There was some discussion of what kind of hardware Laconica requires. Identica is running on Amazon’s Elastic Compute Cloud. Leo shared that the TWiT Amry Canteen runs on a small virtual server and consumes basically no resources for the 3,000+ users it has. I chimed in with Jabber.org’s numbers for its XMPP service for comparison. It supports 10-15,000 simultaneous connections from 400,000+ users, and it consumes about 10% of the CPU of a physical machine with a couple of cores.
Finally, Evan shared that Laconica 0.6, which is due out very soon, will have a Twitter bridge.
The Seesmic Team
Loic had to leave, so he was asked to share what Seesmic was doing on his way out. He claimed Seesmic had half a million videos posted so far and the current rate of new content was about one video per minute. They acquired the Twhirl client which has become the most popular client for Twitter, FriendFeed, and Identica. It’s so popular on Twitter that it has more users than the next three clients combined.
Fritzy and Bear joined him and announced that the Seesmic firehose would be available to everyone. More information is forthcoming at the Seesmic wiki. This is great news and demonstrates their commitment to this community.
Winding Down
Evan then brought up aggregation models and how they could be layered. It was eventually decided that these topologies should be allowed to grow organically. Ken, Dustin, and myself are all working on aggregation, and I imagine others will be as well.
Steve stressed the importance of federated @-replies. Evan mentioned that this is the main vector for spam in the system. The consensus was that we shouldn’t care about this right now. Users will sort it out themselves if we give them appropriate tools.
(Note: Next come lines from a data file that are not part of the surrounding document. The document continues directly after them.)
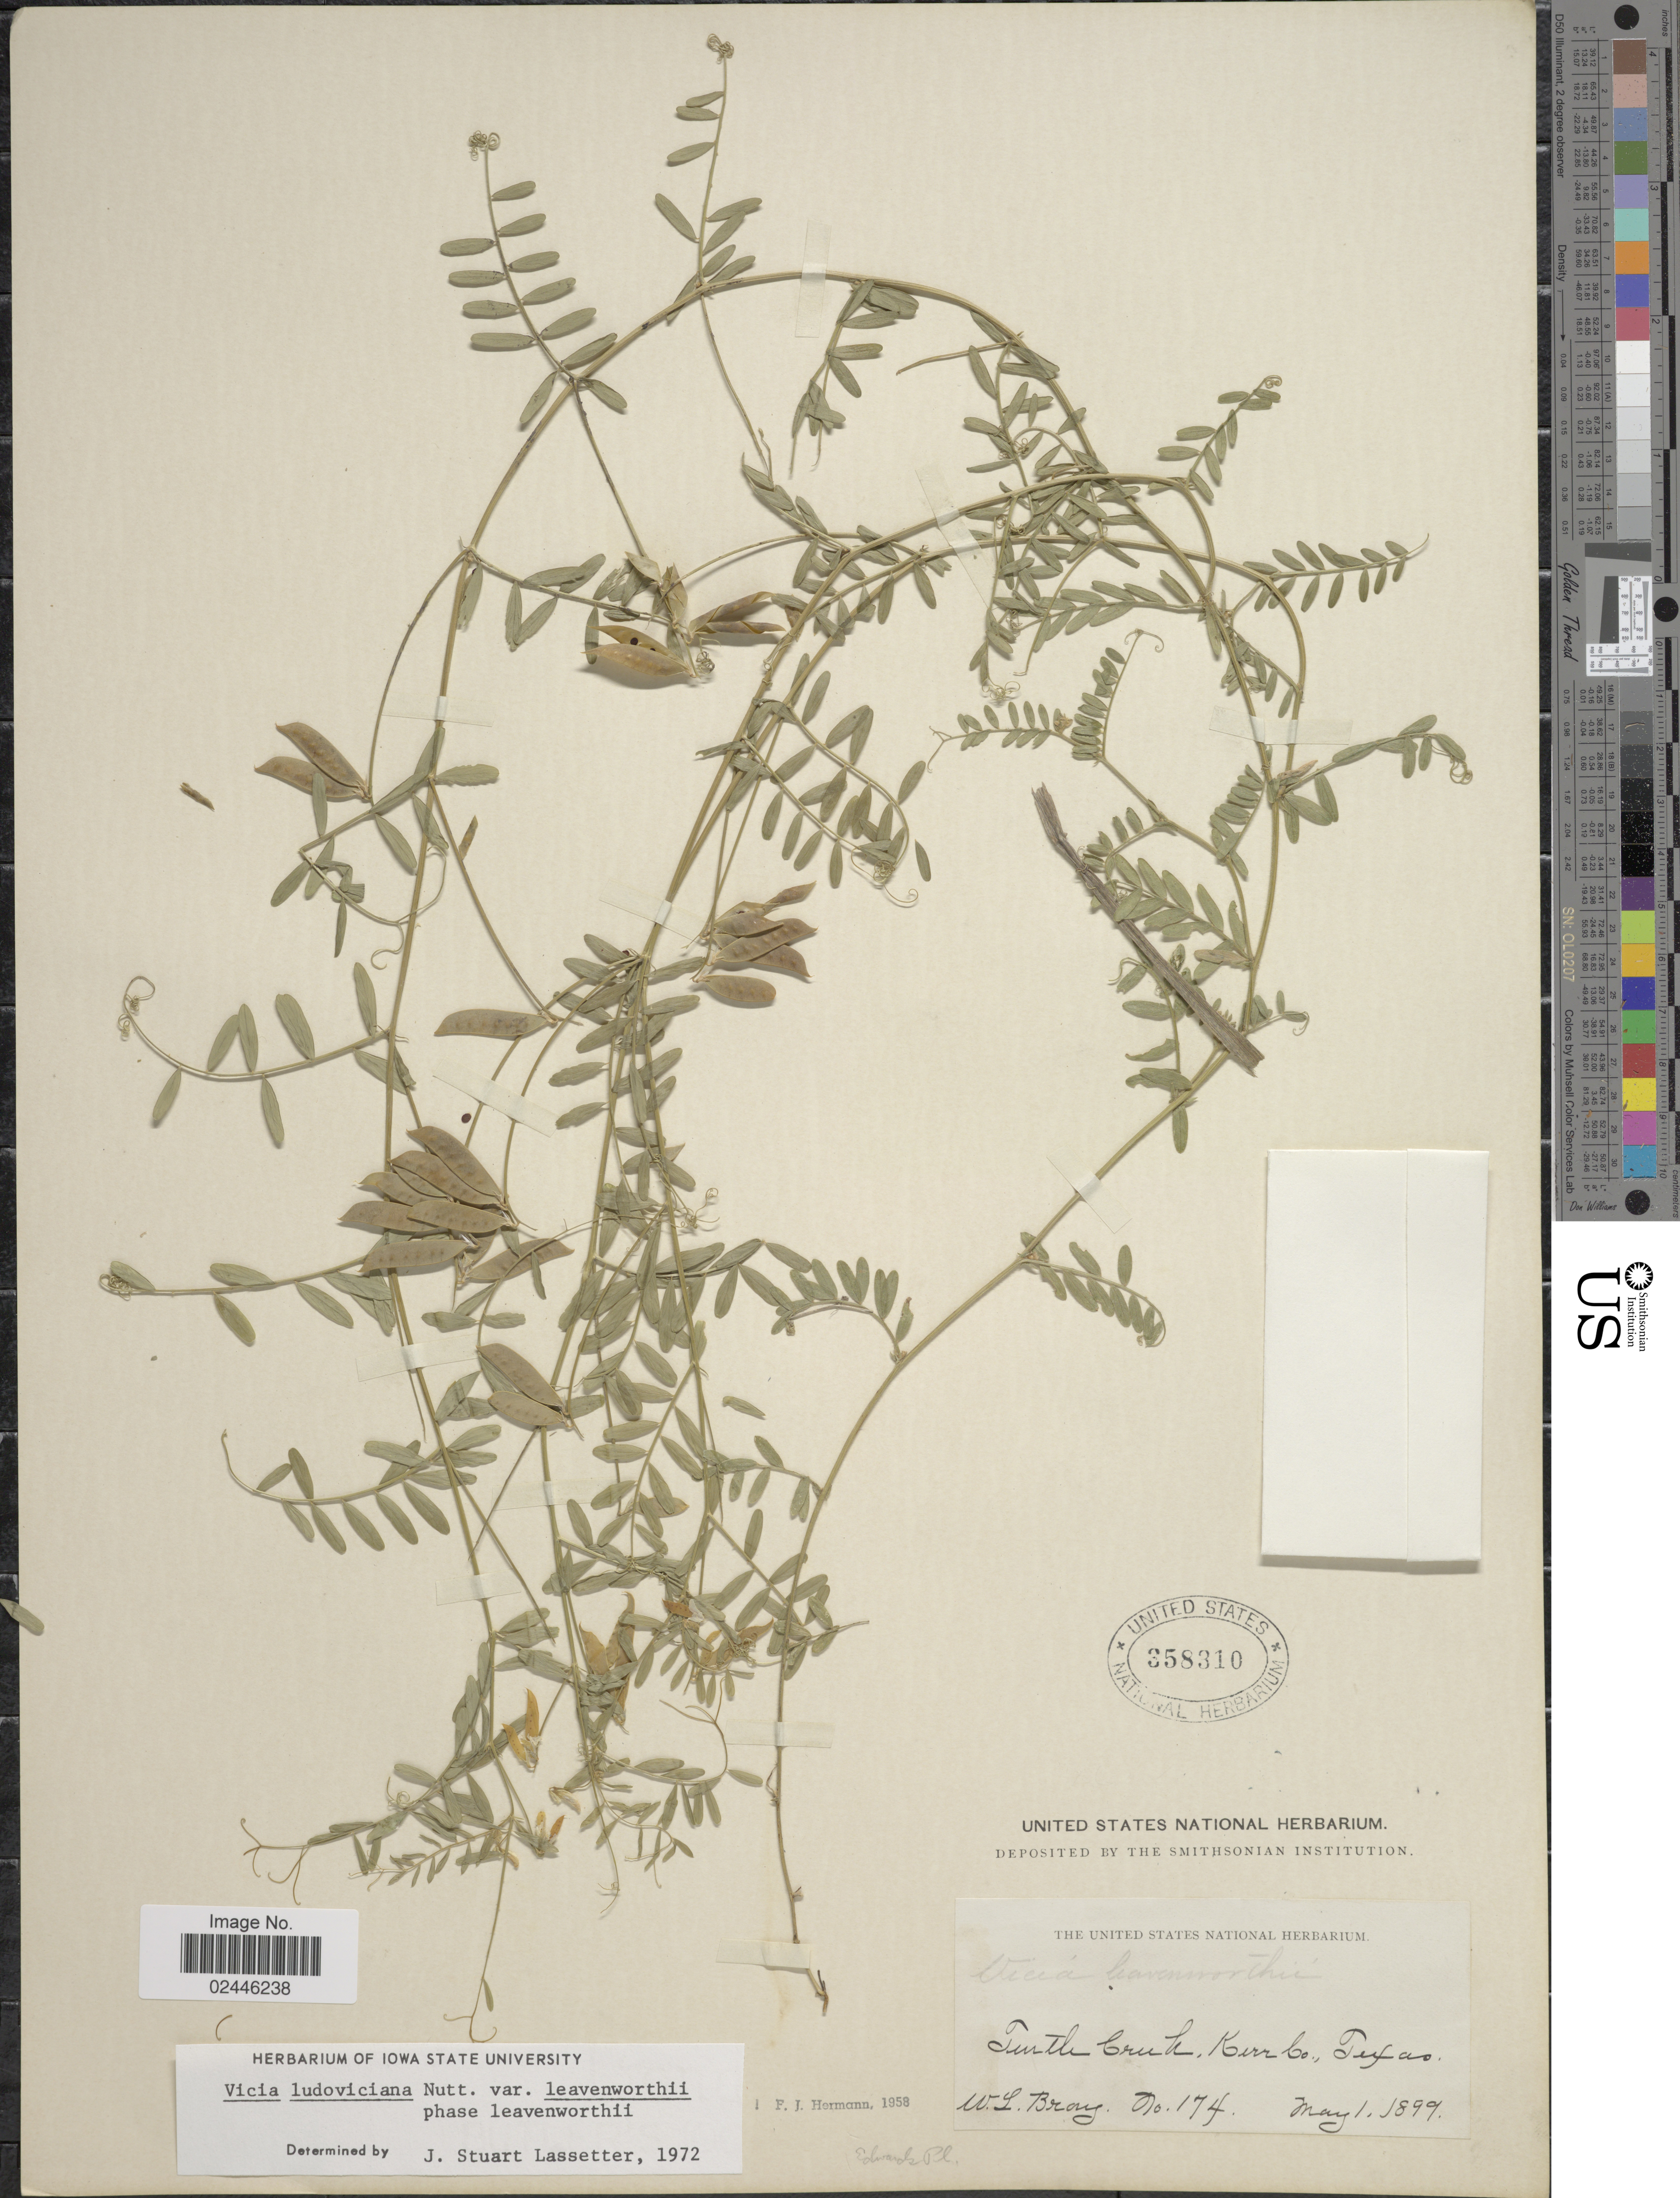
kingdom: Plantae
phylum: Tracheophyta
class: Magnoliopsida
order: Fabales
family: Fabaceae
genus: Vicia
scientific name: Vicia ludoviciana var. leavenworthii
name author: (Torr. & A. Gray) Broich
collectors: W. L. Bray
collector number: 174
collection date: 1899-05-01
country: United States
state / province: Texas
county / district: Kerr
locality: Turtle Creek, Kerr Co.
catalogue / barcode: US 358310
The main hold up for these federated @-replies is how to handle addressing. There was a rough consensus that bare JIDs be used. These would be augmented with various guesswork and mnemonics to make life easier for users. For example, @evan
would first search recent messages and then people you are following in order to disambiguate to @evan@identi.ca
. A registry of short codes was proposed so that users could write addresses like @evan/id
which would resolve to @evan@identi.ca
. The resolution would be via DNS queries to some canonical server. This is similar to how the XSF has a registrar to keep track of URIs for the various protocols and extensions.
We also discussed that SRV should be used to have multiple Laconica instances under the same domain. This requires people run multiple instances using subdomains instead of using specific URLs which everyone seemed to like. This mirrors how SRV records are used for XMPP servers, which is necessary since we want OMB to integrate well into XMPP land.
One of the TC50 Demo Pit companies, Peoplebrowsr gave an overview of what they were doing. They have a lot of bridges set up through a rich JavaScript client. A public demo is coming soon.
Kevin Marks then reminded us one last time that we should definitely check out the work Google is doing with the OpenSocial related APIs, which we definitely should.
With that the official conference ended. I had to catch a plane home, so I said my goodbyes and had a few short conversations as I left the room. I believe the plan was for everyone to head to the House of Shields for drinks and merriment. Hopefully someone remembers the interesting conversations that happened and will share them.
It’s A Great Time For Microblogging
I met some great people today, and I’m extremely excited about OMB and the possibilities of federated microblogging and services built on top of real time feeds. If attendance is any indication, so are many others.
I wanted to get my notes and recollections written down while they were fresh. I will definitely be talking more about these ideas soon, once the ideas have had a little time to simmer.
I apologize if I left anyone or anything out, or if something was inaccurate. Please let me know if this has happened, and I will fix it.